[Tarefas pedidas]:
• 1. Diga se cada afirmação combina com o texto sobre a esperança, respondendo sim ou não e citando as palavras do texto que decidem: (a) a esperança precisa ser testemunhada na vida concreta; (b) hoje a missão de cada cristão se limita a justificar racionalmente a esperança; (c) a esperança é comparada a um perfume suave.
• 2. Repita, sem mudar nada, o trecho do texto sobre a esperança que começa nas palavras "Jackson Erpen - Cidade" e para logo depois de "às jornadas humanas.".

[Texto de origem]:
========

"A tarefa que temos pela frente já não é defender e
justificar a esperança filosófica e teologicamente, mas simplesmente
anunciá-la, mostrá-la, oferecê-la a um mundo que perdeu o sentido da esperança
e por isso enfraquece espiritualmente”, como diz Cantalamessa[2]. Nesse
contexto, a esperança não é um tratado teórico, mas um testemunho profético de
vida que brota da fé pascal".
Jackson Erpen - Cidade do Vaticano
A esperança, em sua essência, é como um perfume suave que
não se explica, mas se sente e se compartilha. Diante de um mundo marcado pela
incerteza, pelo medo e pelo cansaço espiritual, a missão de cada cristão já não
se limita a defender ou justificar racionalmente esse dom, mas a torná-lo
visível e acessível a todos. Mais do que conceitos filosóficos ou argumentos
teológicos, a esperança precisa ser testemunhada na vida concreta, como um
sinal que ilumina os que caminham na escuridão e fortalece aqueles que,
fragilizados, buscam razões para continuar. Proclamar a esperança, portanto, é
oferecer ao mundo um sopro de renovação capaz de despertar corações adormecidos
e devolver sentido às jornadas humanas.

========

[Trechos dos registros]:
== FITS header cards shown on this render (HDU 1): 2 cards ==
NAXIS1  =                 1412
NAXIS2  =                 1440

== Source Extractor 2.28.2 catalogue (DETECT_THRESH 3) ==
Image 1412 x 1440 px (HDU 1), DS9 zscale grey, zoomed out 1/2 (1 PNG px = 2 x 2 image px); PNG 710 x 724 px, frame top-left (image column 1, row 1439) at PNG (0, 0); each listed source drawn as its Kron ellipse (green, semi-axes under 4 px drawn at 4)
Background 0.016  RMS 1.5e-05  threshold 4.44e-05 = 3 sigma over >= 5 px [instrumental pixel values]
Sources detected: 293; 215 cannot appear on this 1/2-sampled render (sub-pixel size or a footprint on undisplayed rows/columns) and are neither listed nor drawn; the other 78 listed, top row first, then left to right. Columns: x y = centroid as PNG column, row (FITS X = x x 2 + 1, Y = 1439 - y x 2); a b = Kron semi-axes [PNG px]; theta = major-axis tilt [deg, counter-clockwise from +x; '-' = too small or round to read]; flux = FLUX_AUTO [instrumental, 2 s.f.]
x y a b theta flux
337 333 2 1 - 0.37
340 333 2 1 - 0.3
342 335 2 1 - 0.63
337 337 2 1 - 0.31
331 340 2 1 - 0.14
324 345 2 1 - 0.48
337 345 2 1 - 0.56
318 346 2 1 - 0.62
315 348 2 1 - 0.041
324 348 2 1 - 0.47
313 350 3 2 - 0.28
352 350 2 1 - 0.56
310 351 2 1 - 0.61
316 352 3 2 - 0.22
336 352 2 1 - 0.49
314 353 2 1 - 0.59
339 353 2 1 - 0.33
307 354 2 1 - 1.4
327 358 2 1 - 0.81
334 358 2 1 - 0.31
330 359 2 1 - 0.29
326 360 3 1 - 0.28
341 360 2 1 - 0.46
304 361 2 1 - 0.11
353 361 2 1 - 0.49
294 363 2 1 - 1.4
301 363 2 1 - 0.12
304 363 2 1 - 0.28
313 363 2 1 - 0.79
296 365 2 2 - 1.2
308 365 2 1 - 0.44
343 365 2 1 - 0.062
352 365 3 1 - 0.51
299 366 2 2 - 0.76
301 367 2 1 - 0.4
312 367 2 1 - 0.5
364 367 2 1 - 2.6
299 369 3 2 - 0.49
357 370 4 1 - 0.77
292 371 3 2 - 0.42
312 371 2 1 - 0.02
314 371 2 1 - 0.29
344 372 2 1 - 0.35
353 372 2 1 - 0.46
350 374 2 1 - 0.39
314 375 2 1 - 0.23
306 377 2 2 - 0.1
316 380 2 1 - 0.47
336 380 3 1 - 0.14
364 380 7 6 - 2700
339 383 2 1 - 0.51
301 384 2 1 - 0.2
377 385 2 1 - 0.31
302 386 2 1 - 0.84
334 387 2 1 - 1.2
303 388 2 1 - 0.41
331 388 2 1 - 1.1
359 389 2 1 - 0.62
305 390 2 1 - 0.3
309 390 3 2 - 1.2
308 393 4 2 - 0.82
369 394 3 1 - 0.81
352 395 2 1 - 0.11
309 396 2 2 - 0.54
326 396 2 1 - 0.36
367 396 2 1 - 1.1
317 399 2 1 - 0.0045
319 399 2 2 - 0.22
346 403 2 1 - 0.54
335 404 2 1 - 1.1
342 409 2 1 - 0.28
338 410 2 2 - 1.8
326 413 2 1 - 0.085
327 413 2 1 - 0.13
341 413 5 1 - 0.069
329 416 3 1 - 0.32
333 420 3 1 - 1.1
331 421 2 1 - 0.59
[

========

[Conjunto de respostas]:
• 1.
(a) Sim: "a esperança precisa ser testemunhada na vida concreta".
(b) Não: "a missão de cada cristão já não se limita a defender ou justificar racionalmente esse dom".
(c) Sim: "A esperança, em sua essência, é como um perfume suave".

• 2.
Jackson Erpen - Cidade do Vaticano
A esperança, em sua essência, é como um perfume suave que
não se explica, mas se sente e se compartilha. Diante de um mundo marcado pela
incerteza, pelo medo e pelo cansaço espiritual, a missão de cada cristão já não
se limita a defender ou justificar racionalmente esse dom, mas a torná-lo
visível e acessível a todos. Mais do que conceitos filosóficos ou argumentos
teológicos, a esperança precisa ser testemunhada na vida concreta, como um
sinal que ilumina os que caminham na escuridão e fortalece aqueles que,
fragilizados, buscam razões para continuar. Proclamar a esperança, portanto, é
oferecer ao mundo um sopro de renovação capaz de despertar corações adormecidos
e devolver sentido às jornadas humanas.